__Required work__.
1. Summarize the profile of swimmer Bob Gawboy in three sentences.
2. According to the profile of swimmer Bob Gawboy, in what year was he diagnosed with multiple sclerosis?

__Extract provided__.
================

Happenstance pushed Bob Gawboy into the swimming pool, where he made quite a splash as arguably the state’s best-ever male swimmer.

The son of an Ojibwe father and Finnish mother born during the Great Depression in 1932, Gawboy grew up on the Vermilion Lake Indian Reservation near Tower in the far-northern reaches of Minnesota.

When he showed up as a freshman at Ely High School in the late 1940s, he considered all the sports offered. Most held practices after school, a deal-breaker for a kid who needed to hop a bus following classes for a 10-mile ride home.

“I knew nothing about swimming when I went out for the Ely team as a ninth-grader,” he said in 1955.

Short in stature but loaded with determination, Gawboy captured the state high school title in the 100-yard breast stroke in 1949, set a state record in the 200-yard freestyle in 1950 and went on to shatter other national high school records. In 1955, he eclipsed the world record in the 220-yard breast-stroke event at a National Amateur Athletic Union Championships. Today, he’s the only swimmer enshrined in the American Indian Athletic Hall of Fame in Kansas.

All those achievements are even more dazzling when you consider Gawboy could see out of only one eye, suffering from blood-vessel issues and coordination problems that led to a multiple sclerosis diagnosis in 1969. Despite his medical setbacks, Gawboy kept coming back to stun everyone in and out of the pool.

“If I had to pick a boy swimmer over 90 years of state high school competition that stood above all others, it would be either Bob Gawboy or [three-time Olympian] Tom Malchow,” said Bob Erickson, a longtime swim coach and Chanhassen author of a new book, “Minnesota Splash” — an exhaustive history of competitive swimming in the state.

================

__Extracted information__.
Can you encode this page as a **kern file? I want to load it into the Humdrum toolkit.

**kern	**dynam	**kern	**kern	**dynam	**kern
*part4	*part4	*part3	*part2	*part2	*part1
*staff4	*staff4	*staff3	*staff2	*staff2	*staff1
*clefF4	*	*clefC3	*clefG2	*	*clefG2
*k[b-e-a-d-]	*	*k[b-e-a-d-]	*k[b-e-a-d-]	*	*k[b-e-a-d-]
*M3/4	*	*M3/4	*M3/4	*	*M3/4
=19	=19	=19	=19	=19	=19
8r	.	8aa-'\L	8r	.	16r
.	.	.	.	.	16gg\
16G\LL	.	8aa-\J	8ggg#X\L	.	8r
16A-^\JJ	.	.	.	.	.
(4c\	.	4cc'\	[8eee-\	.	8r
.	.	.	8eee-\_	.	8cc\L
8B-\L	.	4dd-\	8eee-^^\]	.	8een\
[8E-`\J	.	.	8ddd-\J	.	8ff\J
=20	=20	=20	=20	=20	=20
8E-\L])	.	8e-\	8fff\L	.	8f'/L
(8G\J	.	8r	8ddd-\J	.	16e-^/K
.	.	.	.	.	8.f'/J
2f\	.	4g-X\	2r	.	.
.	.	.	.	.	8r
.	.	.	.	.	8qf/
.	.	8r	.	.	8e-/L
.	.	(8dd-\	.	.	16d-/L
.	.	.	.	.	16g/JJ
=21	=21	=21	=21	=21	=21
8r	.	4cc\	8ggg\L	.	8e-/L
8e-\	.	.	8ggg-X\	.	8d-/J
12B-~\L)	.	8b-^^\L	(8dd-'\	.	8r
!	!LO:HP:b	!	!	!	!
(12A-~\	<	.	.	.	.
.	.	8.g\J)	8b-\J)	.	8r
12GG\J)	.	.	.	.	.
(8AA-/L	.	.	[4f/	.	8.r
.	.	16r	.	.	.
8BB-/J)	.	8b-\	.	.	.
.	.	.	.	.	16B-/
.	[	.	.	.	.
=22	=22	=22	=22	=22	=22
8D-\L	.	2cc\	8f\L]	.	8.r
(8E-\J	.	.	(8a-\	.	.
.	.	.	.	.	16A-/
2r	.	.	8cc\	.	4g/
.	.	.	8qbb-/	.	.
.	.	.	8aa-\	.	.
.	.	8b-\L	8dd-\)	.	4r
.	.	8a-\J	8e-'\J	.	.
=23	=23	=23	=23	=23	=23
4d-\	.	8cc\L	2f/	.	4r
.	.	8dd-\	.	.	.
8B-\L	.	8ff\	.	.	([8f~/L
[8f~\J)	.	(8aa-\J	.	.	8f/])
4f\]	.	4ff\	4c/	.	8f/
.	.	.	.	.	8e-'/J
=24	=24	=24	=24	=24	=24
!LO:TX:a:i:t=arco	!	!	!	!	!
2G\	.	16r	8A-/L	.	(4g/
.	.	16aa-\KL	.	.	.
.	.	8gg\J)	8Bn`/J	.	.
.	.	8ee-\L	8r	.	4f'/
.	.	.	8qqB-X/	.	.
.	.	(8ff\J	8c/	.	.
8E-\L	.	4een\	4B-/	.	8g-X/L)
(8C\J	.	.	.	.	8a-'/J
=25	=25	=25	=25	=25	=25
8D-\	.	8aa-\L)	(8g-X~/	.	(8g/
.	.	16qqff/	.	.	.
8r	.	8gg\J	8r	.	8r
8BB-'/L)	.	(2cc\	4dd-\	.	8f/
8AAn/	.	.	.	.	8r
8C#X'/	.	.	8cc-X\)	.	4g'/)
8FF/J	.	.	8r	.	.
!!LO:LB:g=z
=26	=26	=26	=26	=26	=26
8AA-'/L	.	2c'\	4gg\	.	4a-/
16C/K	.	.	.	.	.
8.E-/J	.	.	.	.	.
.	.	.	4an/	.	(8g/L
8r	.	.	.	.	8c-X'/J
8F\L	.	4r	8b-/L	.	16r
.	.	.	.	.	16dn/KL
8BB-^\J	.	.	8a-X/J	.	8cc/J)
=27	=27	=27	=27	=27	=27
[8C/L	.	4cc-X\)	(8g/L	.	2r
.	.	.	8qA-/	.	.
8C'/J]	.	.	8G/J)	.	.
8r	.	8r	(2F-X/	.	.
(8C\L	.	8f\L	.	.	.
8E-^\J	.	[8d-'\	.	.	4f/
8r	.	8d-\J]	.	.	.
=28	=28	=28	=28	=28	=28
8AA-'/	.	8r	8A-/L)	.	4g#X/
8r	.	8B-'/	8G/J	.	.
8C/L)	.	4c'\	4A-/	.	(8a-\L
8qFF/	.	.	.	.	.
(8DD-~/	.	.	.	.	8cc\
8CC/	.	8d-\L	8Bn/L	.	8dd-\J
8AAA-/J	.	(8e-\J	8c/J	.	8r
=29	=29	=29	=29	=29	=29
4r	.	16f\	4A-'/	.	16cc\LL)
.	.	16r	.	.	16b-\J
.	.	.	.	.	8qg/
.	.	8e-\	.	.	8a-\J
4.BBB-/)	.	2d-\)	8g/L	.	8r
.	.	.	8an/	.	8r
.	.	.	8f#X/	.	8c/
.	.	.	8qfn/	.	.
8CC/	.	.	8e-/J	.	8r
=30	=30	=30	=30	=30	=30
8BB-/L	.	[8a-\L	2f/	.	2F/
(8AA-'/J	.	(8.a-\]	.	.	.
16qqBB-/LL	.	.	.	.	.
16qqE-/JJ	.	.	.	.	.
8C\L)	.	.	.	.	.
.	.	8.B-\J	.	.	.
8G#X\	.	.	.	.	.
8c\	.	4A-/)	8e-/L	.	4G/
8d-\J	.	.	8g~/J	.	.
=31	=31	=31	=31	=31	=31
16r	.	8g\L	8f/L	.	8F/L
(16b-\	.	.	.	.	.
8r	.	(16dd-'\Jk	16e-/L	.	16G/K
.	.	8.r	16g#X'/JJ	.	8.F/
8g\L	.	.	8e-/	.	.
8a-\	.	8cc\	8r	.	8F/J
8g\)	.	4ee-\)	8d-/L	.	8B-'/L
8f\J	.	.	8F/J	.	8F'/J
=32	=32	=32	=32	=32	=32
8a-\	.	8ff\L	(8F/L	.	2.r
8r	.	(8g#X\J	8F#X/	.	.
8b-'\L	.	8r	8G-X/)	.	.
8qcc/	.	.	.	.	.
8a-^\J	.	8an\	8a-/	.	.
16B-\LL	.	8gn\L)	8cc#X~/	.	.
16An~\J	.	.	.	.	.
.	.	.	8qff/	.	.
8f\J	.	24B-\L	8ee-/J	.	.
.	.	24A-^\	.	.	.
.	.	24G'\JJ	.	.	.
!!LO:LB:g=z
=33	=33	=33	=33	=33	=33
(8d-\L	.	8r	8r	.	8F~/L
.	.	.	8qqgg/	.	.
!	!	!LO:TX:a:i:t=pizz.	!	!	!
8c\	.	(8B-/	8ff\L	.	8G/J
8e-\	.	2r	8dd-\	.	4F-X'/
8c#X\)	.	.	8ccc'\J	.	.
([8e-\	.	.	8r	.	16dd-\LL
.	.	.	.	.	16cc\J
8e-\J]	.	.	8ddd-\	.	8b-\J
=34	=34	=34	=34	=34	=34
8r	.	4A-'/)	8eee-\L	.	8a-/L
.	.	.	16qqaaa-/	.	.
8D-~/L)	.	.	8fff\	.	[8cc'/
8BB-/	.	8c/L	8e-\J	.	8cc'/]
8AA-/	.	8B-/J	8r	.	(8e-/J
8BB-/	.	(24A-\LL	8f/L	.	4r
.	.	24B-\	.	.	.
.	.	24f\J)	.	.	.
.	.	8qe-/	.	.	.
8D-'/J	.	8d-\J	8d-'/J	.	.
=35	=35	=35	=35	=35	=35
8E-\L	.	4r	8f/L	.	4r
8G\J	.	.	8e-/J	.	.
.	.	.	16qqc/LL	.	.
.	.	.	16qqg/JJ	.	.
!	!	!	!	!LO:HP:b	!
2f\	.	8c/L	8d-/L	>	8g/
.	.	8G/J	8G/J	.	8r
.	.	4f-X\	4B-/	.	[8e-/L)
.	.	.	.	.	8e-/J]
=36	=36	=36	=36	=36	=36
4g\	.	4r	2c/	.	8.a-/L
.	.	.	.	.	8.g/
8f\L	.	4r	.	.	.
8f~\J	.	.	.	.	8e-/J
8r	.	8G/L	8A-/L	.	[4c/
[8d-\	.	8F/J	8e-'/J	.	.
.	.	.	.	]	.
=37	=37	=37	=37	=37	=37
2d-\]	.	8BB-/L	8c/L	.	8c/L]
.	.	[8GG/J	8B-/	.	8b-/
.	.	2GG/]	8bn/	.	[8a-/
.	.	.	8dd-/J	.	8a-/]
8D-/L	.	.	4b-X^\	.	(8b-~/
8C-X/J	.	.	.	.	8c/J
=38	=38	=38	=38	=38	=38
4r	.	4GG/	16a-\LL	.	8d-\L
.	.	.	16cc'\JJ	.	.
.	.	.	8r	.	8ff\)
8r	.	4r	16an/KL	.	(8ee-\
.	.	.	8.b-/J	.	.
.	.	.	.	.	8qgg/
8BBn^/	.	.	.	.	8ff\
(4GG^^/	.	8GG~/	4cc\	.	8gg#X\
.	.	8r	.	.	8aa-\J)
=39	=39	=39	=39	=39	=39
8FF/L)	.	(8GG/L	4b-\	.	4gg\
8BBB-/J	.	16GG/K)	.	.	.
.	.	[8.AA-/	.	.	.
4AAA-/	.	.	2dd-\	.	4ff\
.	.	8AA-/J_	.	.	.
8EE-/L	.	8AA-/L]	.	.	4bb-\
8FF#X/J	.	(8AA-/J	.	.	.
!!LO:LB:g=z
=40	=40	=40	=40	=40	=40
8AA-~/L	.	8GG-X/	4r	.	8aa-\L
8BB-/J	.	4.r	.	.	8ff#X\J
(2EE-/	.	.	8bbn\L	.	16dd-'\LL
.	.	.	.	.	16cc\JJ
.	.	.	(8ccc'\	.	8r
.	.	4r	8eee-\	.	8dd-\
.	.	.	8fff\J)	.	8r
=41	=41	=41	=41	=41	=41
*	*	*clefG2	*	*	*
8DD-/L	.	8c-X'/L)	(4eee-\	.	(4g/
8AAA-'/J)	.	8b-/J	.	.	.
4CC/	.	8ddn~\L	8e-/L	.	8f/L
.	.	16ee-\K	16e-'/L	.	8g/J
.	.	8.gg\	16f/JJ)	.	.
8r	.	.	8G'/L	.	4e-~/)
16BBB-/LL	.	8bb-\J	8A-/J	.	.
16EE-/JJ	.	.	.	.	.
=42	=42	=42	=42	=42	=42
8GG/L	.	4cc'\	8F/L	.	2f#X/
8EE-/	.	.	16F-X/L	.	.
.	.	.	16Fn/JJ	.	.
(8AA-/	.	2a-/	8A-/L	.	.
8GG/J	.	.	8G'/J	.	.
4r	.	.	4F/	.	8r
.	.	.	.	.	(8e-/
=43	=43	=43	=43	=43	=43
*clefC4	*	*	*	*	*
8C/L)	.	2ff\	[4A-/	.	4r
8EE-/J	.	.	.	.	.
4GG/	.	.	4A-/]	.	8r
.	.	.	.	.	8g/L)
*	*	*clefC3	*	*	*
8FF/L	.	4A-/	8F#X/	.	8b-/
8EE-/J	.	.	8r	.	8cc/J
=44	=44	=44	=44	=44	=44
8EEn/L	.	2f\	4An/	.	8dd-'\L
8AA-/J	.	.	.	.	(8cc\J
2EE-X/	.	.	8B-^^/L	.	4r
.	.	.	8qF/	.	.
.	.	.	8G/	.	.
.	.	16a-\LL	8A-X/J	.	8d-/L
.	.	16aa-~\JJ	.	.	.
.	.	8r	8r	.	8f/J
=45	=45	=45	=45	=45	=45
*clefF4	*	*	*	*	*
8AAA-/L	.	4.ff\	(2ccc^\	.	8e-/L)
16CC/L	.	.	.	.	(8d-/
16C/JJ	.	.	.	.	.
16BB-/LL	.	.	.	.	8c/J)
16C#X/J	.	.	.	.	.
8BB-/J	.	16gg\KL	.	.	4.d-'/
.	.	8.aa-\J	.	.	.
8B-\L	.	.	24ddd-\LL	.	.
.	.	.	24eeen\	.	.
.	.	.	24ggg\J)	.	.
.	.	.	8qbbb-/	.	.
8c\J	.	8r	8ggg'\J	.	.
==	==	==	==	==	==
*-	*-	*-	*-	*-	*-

================

__Answers by task__.
1. Bob Gawboy was born in 1932 to an Ojibwe father and a Finnish mother and grew up on the Vermilion Lake Indian Reservation near Tower, Minnesota. He joined the Ely High School swim team as a ninth-grader knowing nothing about swimming and became arguably the state's best-ever male swimmer, winning a state title in 1949, setting state and national high school records, and breaking the world record in the 220-yard breast stroke in 1955. He did all this while seeing out of only one eye, and he is the only swimmer enshrined in the American Indian Athletic Hall of Fame.

2. 1969